If a genie offered you the chance right now to completely swap lives with that person, would you?
Sure, you would get their status, their money, their skills, their good looks, or whatever thing they have that you want.
But you also must take everything else that makes them who they are: their background, health, family circumstances, regrets, losses, general disposition and habits. Everything.
Would you still make the switch?
From The Almanack of Naval Ravikant:
Do you want to actually be that person with all of their reactions, their desires, their family, their happiness level, their outlook on life, their self-image? If you’re not willing to do a wholesale, 24/ 7, 100 percent swap with who that person is, then there is no point in being jealous.
If you think “No, I want to keep my life”: that’s great. You can stop being envious. You don’t get to pick and choose the best parts of others lives for yourself. That’s ridiculous. Yet we do this in our minds all the time.
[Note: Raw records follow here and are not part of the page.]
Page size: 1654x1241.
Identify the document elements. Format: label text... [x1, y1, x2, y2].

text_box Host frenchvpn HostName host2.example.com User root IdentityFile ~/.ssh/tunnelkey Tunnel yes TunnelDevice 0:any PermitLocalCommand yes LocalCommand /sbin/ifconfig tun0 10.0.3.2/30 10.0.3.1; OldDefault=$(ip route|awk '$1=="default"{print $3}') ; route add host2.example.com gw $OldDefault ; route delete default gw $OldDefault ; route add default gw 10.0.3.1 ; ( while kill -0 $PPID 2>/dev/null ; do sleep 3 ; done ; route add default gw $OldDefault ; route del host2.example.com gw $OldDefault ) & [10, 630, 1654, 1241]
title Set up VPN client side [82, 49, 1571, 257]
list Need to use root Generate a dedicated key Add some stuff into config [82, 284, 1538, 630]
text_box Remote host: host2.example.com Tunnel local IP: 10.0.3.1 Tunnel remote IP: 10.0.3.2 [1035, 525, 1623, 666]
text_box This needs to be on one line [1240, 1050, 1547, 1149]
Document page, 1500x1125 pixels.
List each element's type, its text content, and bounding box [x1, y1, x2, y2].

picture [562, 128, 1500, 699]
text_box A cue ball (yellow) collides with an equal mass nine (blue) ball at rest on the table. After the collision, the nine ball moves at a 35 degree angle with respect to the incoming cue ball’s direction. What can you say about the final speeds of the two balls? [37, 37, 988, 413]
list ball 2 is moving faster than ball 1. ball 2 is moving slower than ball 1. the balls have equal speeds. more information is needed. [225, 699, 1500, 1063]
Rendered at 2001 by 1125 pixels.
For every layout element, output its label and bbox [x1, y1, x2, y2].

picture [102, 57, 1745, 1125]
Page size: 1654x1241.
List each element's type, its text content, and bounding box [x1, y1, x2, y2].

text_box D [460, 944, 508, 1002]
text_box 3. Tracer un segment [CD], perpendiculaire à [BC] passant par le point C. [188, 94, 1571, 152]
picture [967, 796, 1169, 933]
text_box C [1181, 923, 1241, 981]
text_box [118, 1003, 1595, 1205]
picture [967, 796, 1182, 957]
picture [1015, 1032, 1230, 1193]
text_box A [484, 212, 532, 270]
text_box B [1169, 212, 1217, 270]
If you think “Yes, I would swap lives with this person”: are you sure? The grass is always greener. We tend to be poor judges of happiness and believe others to be happier than they are. We often overestimate how often people experience positive emotions, and underestimate how often they experience negative emotions. Instantly swapping lives with someone seemingly better off than you may not be as sweet as you imagine.
Other people will always have things you don’t: more money, nicer apartments, more prestigious jobs. But you, too, have things that other people don’t. You, in fact, may have things that other people would give anything to have. Things like stable housing, loving parents, good health, a mentor.
Better to spend your energy appreciating what we have than forever daydreaming about what we don’t.
Inner peace comes from recognizing that, more often than not, we have enough. We are enough.